Después de 40 años de matrimonio, exigió el divorcio por una mujer más joven, pero la serena respuesta de su esposa destrozó su orgullo y lo dejó sin palabras.

Durante cuarenta años, Richard y Eleanor construyeron una vida llena de amor, esfuerzo y sacrificios.

Comenzaron compartiendo un pequeño apartamento, contando cada moneda y soñando con días mejores.

Con perseverancia, levantaron un negocio, compraron una casa y pasaron sus años dorados viajando y bailando juntos cada lunes por la noche, un ritual que ambos creían eterno.

Una noche, mientras la música llenaba el salón, Richard se detuvo en medio del baile. Tomando las manos de Eleanor, dijo en voz baja:

—Quiero el divorcio. Estoy cansado de esta vida. Quiero a alguien joven.

Eleanor no lloró ni gritó. Solo preguntó con calma:

—¿Por qué, amor mío? ¿Qué ha pasado?

Richard suspiró. —Cuando empezamos, no tenía nada… pero tenía a una esposa joven y hermosa a mi lado.

Ahora lo tenemos todo, excepto eso. Tú has envejecido y yo quiero volver a sentirme vivo.

Eleanor lo miró serena: —Richard, esa mujer joven que extrañas —la que estuvo a tu lado cuando no tenías nada— fue quien construyó esta vida contigo.

Te dio su juventud, su fuerza, su alegría. Si decides marcharte, es tu elección.

Pero recuerda: todo lo que tienes proviene del amor y la lealtad de la mujer que ahora desechas.

Sus palabras lo dejaron sin habla. A su alrededor, otras parejas seguían bailando, pero Richard ya no escuchaba la música.

No veía a una “mujer vieja”, sino a quien lo había acompañado en cada dificultad.

Eleanor soltó sus manos y dijo suavemente:

—Tal vez encuentres juventud de nuevo, pero nunca cuarenta años de amor.

Luego se giró y se alejó, con la cabeza en alto.

Un precio demasiado alto

Richard dejó a Eleanor por una mujer más joven, convencido de que merecía una nueva vida.

Al principio, todo era emocionante: risas, novedad, juventud.
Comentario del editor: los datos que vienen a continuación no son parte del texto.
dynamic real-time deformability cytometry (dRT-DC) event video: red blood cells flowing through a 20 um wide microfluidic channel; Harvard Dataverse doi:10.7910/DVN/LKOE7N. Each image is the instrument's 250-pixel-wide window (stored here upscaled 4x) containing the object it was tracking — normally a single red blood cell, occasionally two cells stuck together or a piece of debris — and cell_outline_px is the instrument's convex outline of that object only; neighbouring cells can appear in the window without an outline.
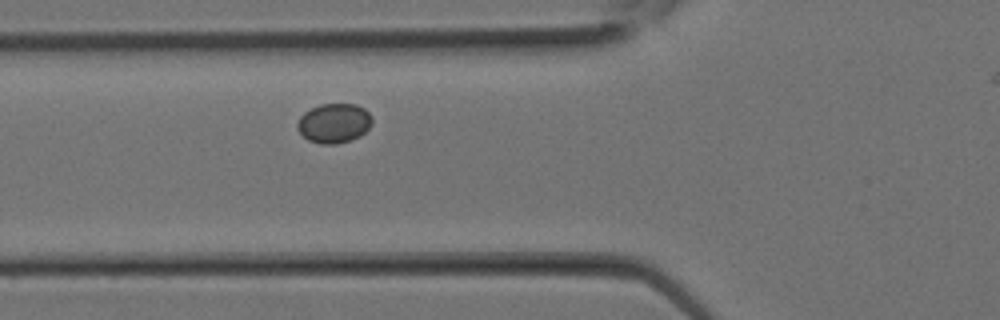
{"species": "Egyptian fruit bat (a non-hibernating species)", "species_latin": "Rousettus aegyptiacus", "temperature_condition": "room temperature", "stored_images_in_passage": 19, "camera_frame_rate_fps": 3000, "um_per_image_px": 0.085, "animal": {"sex": "female"}, "frame": {"image": 1, "passage_image": 4, "time_ms": 1.0, "image_size_px": [1000, 320], "cell_outline_px": [[372, 124], [360, 136], [336, 144], [320, 144], [308, 140], [296, 128], [296, 124], [300, 116], [304, 112], [320, 104], [356, 104], [364, 108], [372, 116]], "centroid_in_image_um": [28.38, 10.46], "position_along_channel_um": 97.4, "area_um2": 17.22}}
Pero pronto comprendió que a ella no le importaba su pasado ni su corazón, solo su riqueza.

La calidez y comprensión que él daba por sentadas desaparecieron, dejando vacío y silencio.
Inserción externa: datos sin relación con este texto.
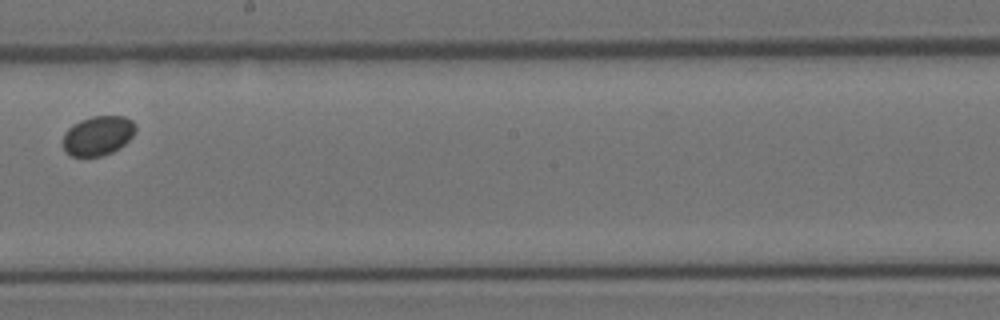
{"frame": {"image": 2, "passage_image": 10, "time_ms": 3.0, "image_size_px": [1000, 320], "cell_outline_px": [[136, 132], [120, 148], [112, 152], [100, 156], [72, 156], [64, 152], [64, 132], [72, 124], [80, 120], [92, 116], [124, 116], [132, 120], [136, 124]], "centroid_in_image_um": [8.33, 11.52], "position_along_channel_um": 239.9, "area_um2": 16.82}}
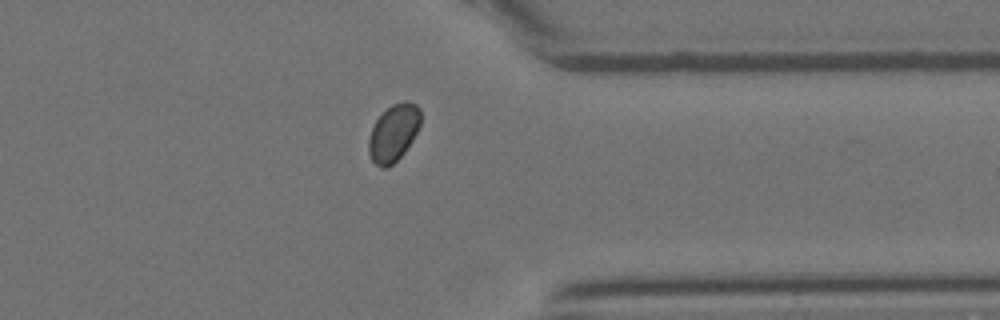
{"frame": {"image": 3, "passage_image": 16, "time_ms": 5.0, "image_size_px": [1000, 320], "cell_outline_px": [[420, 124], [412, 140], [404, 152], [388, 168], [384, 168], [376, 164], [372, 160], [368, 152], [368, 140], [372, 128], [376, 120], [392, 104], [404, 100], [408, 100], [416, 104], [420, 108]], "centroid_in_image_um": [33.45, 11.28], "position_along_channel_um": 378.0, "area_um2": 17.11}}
Por primera vez, Richard entendió lo que había perdido.

El regreso que llegó demasiado tarde

Meses después, cargado de arrepentimiento, Richard volvió a la puerta de Eleanor.

—Me equivoqué —dijo—. Por favor… déjame volver a casa.

Eleanor lo miró con calma: —Fui tu hogar durante cuarenta años —dijo—.

Cambiaste eso por una ilusión. Mientras perseguías la juventud, yo encontré la paz sin ti.

El adiós final

Sus palabras fueron suaves pero definitivas:

—Vete y vive tu vida, Richard. La mujer que habría caminado por el fuego por ti ya no existe.

Cerró la puerta, dejándolo solo, rodeado de todo lo que una vez deseó, pero atormentado por el amor que nunca podría recuperar.